Data below:
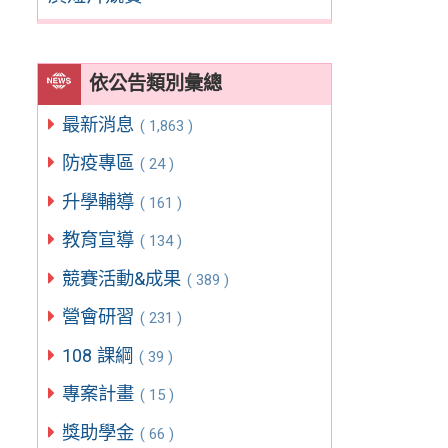
依公告類別彙總
最新消息
( 1,863 )
防疫專區
( 24 )
升學輔導
( 161 )
教育宣導
( 134 )
競賽活動&成果
( 389 )
營會研習
( 231 )
108 課綱
( 39 )
專案計畫
( 15 )
獎助學金
( 66 )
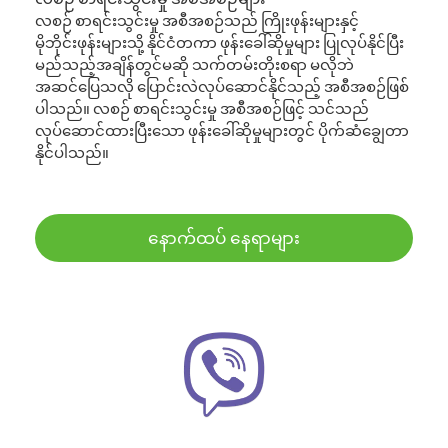
လစဉ် စာရင်းသွင်းမှု အစီအစဉ်သည် ကြိုးဖုန်းများနှင့်
မိုဘိုင်းဖုန်းများသို့ နိုင်ငံတကာ ဖုန်းခေါ်ဆိုမှုများ ပြုလုပ်နိုင်ပြီး
မည်သည့်အချိန်တွင်မဆို သက်တမ်းတိုးစရာ မလိုဘဲ
အဆင်ပြေသလို ပြောင်းလဲလုပ်ဆောင်နိုင်သည့် အစီအစဉ်ဖြစ်
ပါသည်။ လစဉ် စာရင်းသွင်းမှု အစီအစဉ်ဖြင့် သင်သည်
လုပ်ဆောင်ထားပြီးသော ဖုန်းခေါ်ဆိုမှုများတွင် ပိုက်ဆံချွေတာ
နိုင်ပါသည်။
နောက်ထပ် နေရာများ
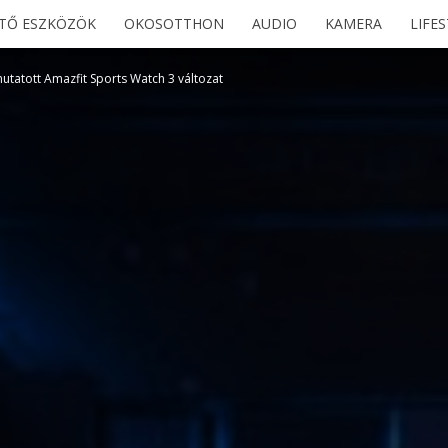
ETŐ ESZKÖZÖK
OKOSOTTHON
AUDIO
KAMERA
LIFE
utatott Amazfit Sports Watch 3 változat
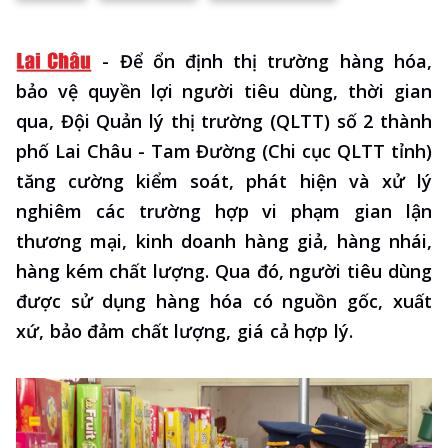
-
Để ổn định thị trường hàng hóa,
bảo vệ quyền lợi người tiêu dùng, thời gian
qua, Đội Quản lý thị trường (QLTT) số 2 thành
phố Lai Châu - Tam Đường (Chi cục QLTT tỉnh)
tăng cường kiểm soát, phát hiện và xử lý
nghiêm các trường hợp vi phạm gian lận
thương mại, kinh doanh hàng giả, hàng nhái,
hàng kém chất lượng. Qua đó, người tiêu dùng
được sử dụng hàng hóa có nguồn gốc, xuất
xứ, bảo đảm chất lượng, giá cả hợp lý.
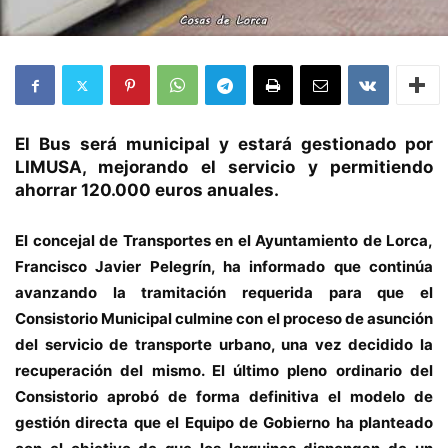
El Bus será municipal y estará gestionado por
LIMUSA, mejorando el servicio y permitiendo
ahorrar 120.000 euros anuales.
El concejal de Transportes en el Ayuntamiento de Lorca,
Francisco Javier Pelegrín, ha informado que continúa
avanzando la tramitación requerida para que el
Consistorio Municipal culmine con el proceso de asunción
del servicio de transporte urbano, una vez decidido la
recuperación del mismo. El último pleno ordinario del
Consistorio aprobó de forma definitiva el modelo de
gestión directa que el Equipo de Gobierno ha planteado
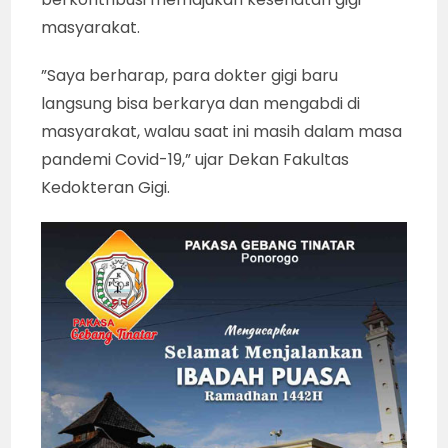
masyarakat.
”Saya berharap, para dokter gigi baru
langsung bisa berkarya dan mengabdi di
masyarakat, walau saat ini masih dalam masa
pandemi Covid-19,” ujar Dekan Fakultas
Kedokteran Gigi.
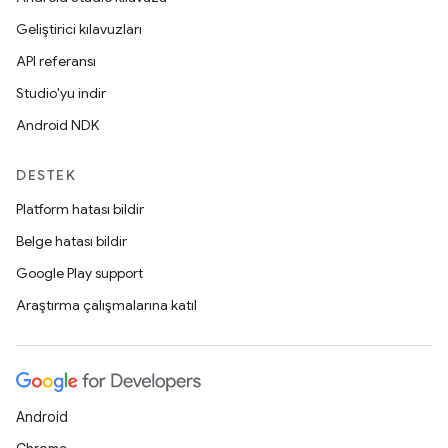
Geliştirici kılavuzları
API referansı
Studio'yu indir
Android NDK
DESTEK
Platform hatası bildir
Belge hatası bildir
Google Play support
Araştırma çalışmalarına katıl
Android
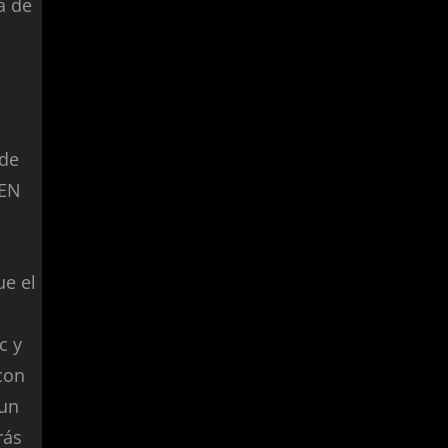
a de
 de
 EN
ue el
c y
con
 un
rás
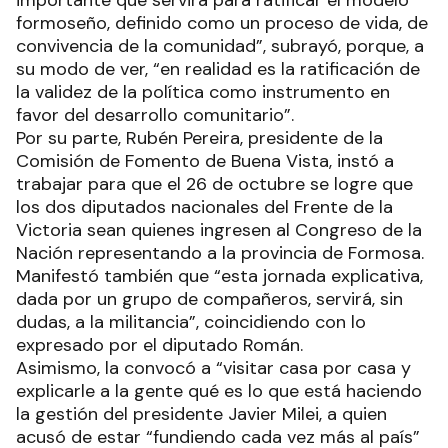
formoseño, definido como un proceso de vida, de
convivencia de la comunidad”, subrayó, porque, a
su modo de ver, “en realidad es la ratificación de
la validez de la política como instrumento en
favor del desarrollo comunitario”.
Por su parte, Rubén Pereira, presidente de la
Comisión de Fomento de Buena Vista, instó a
trabajar para que el 26 de octubre se logre que
los dos diputados nacionales del Frente de la
Victoria sean quienes ingresen al Congreso de la
Nación representando a la provincia de Formosa.
Manifestó también que “esta jornada explicativa,
dada por un grupo de compañeros, servirá, sin
dudas, a la militancia”, coincidiendo con lo
expresado por el diputado Román.
Asimismo, la convocó a “visitar casa por casa y
explicarle a la gente qué es lo que está haciendo
la gestión del presidente Javier Milei, a quien
acusó de estar “fundiendo cada vez más al país”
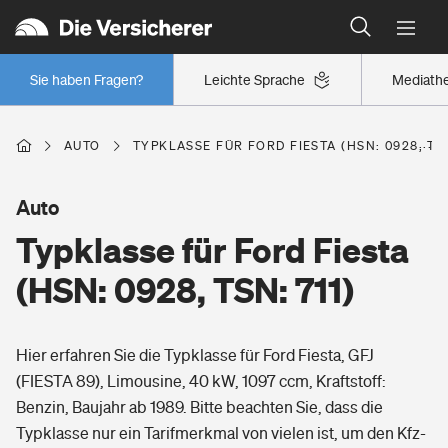
Typklassen: So ist Ihr Auto eingestuft
Wer versichert was: Jetzt Versicherer finden
Regionalklassen: So ist Ihre Region eingestuft
Sie haben Fragen?
Leichte Sprache
Mediath
Wer versichert was: Jetzt Versicherer finden
AUTO
TYPKLASSE FÜR FORD FIESTA (HSN: 0928, TSN
Beruf
Auto
Typklasse für Ford Fiesta
Berufsunfähigkeitsversicherung
Wohnen
(HSN: 0928, TSN: 711)
Erwerbsunfähigkeitsversicherung
Wohngebäudeversicherung
Hier erfahren Sie die Typklasse für Ford Fiesta, GFJ
Freizeit
Grundfähigkeitsversicherung
(FIESTA 89), Limousine, 40 kW, 1097 ccm, Kraftstoff:
Hausratversicherung
Benzin, Baujahr ab 1989. Bitte beachten Sie, dass die
Arbeitsrechtsschutz
Pri­vate Haft­pflicht­
Typklasse nur ein Tarifmerkmal von vielen ist, um den Kfz-
Gesundheit
Elementarversicherung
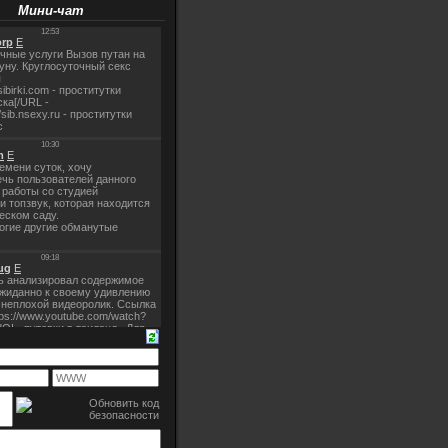
Мини-чат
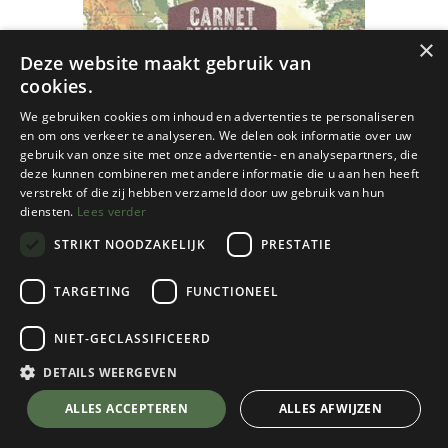
×
Deze website maakt gebruik van
cookies.
We gebruiken cookies om inhoud en advertenties te personaliseren
en om ons verkeer te analyseren. We delen ook informatie over uw
gebruik van onze site met onze advertentie- en analysepartners, die
deze kunnen combineren met andere informatie die u aan hen heeft
verstrekt of die zij hebben verzameld door uw gebruik van hun
diensten.
Lees verder
STRIKT NOODZAKELIJK
PRESTATIE
TARGETING
FUNCTIONEEL
NIET-GECLASSIFICEERD
Aventura Éditions
DETAILS WEERGEVEN
Carnet Tour du Monde - Wereldreis
💬 Stel je vraag over dit product via WhatsApp
ALLES ACCEPTEREN
ALLES AFWIJZEN
Dagboek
End of Data.
- Try it: Could you reproduce exactly the lines of the entries above, from the one with "la validez de la política como instrumento en" through the one with "la gestión del", and nothing else?

- Worked solution:
la validez de la política como instrumento en
favor del desarrollo comunitario”.
Por su parte, Rubén Pereira, presidente de la
Comisión de Fomento de Buena Vista, instó a
trabajar para que el 26 de octubre se logre que
los dos diputados nacionales del Frente de la
Victoria sean quienes ingresen al Congreso de la
Nación representando a la provincia de Formosa.
Manifestó también que “esta jornada explicativa,
dada por un grupo de compañeros, servirá, sin
dudas, a la militancia”, coincidiendo con lo
expresado por el diputado Román.
Asimismo, la convocó a “visitar casa por casa y
explicarle a la gente qué es lo que está haciendo
la gestión del presidente Javier Milei, a quien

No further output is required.